▸ **TEXT SECTION**:
It was Monday morning. Our team, comprising five graphic designers, was tired. Our tank of creative fuel was low. We had been grinding our way through deadline after deadline and I knew it was time to get out of the office.
I scheduled an offsite meeting for Friday and began planning an agenda. With the help of google maps I peered into the streets of downtown Charleston and plotted a path that I hoped would lead us to creativity and inspiration.
We met in the heart of the Upper King Street. A part of town that is undergoing such a transformation it feels like it’s changing right before your eyes.
‘Don’t lose inspiration’
They have successfully funded six Kickstarter campaigns to date, including the Wally line of wallets and phone accessories, as well as the Stanley, a stand for your phone.
“We wanted to make products that solve problems that we encounter in our lives, that make just a little bit of a difference in your life, to make it easier,” Windham explained to us.
Their office which was filled with demos of products scattered across work benches, a white board full of sketches and ideas, even a fan that you can wear on your back, strap on a parachute and take flight. They laughed that had only been used once and may be the only flight they’ll ever take with it.
Product development takes time.
It can take six months to a year from initial concept to the first run of production. Keeping the same excitement from conception to reality can be challenging.
Windham urged, “Don’t lose inspiration, push through those road blocks.” Justiss followed by saying, “Throw yourself into it.”
They described that the process of figuring out how to solve a problem brings discovery and continues to keep them engaged and passionate from beginning to end.

▸ **TO BE DONE**:
**a.** Using the text about the Charleston offsite, can you answer these?
(i) How many graphic designers made up the team?
(ii) How many Kickstarter campaigns have they funded to date?
(iii) How long can it take to get from initial concept to the first run of production?
**b.** Could you carry the text about the Charleston offsite forward from its last sentence?
The listing is not needed for any of this work.

▸ **DATA ENTRIES**:
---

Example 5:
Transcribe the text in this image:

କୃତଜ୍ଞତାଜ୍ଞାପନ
---
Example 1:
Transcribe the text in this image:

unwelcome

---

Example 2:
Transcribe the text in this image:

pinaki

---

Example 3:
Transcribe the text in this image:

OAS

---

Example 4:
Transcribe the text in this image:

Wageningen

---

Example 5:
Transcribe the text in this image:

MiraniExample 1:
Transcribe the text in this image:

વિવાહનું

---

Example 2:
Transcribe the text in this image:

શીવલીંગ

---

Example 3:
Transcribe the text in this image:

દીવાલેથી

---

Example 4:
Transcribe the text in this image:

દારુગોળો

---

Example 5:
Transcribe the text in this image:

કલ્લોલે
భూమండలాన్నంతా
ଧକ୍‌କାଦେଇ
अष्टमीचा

▸ **RESPONSES TO THE EXERCISE**:
**a.**
(i) Five.
(ii) Six.
(iii) Six months to a year.

**b.**
The challenge of having the passion and persistence to successfully execute an idea is something many teams are faced with. Discussing these challenges with Distil Union was a refreshing reminder that we’re not alone.
We thanked them for their candid discussion and continued to our next important stop, lunch.
Lunch with a side of design
If you find yourselves on Upper King Street with a group of graphic designers a perfect place to stop for lunch is The Rarebit. Local graphic designer Jay Fletcher designed the logo. His designs have gained him international recognition and a large fan base among designers.
We read that he had designed a custom deck of cards for the restaurant, and we wanted to get our hands on them. Unfortunately, our server informed us that the deck was a gift for bills that were over $100, an amount we knew we weren’t going to hit.
She must have sensed the disappointment, and a few minutes later she inconspicuously left the cards for us on the table as she walked by. Just another example of the generosity you can find on the streets of Charleston.
Don’t build a house on sand
Our next stop was to the offices of HOOK, an advertising agency. They have a wide range of clients from restaurants and distilleries to resorts and apartment complexes. Partners and creative directors Tom Jeffrey and Brady Waggoner led us through their rustic office right on King Street. We passed by the staff, known as Hookers, gathered in various corners having lunch. And carefully stepped over their husky, Larry, who looked eager to return to his nap.
We settled into the conference room that overlooks the busy street below and began our discussion.
“We knew from the gate that we’d be great at making great creative but the differentiator for us is Phil (Phil Waggoner, partner/strategy) and the process, and having his proven strategy building process. So, what’s cool about it is we’re not building our house on sand every time we start doing creative. We know that it’s strategically sound,” Waggoner said.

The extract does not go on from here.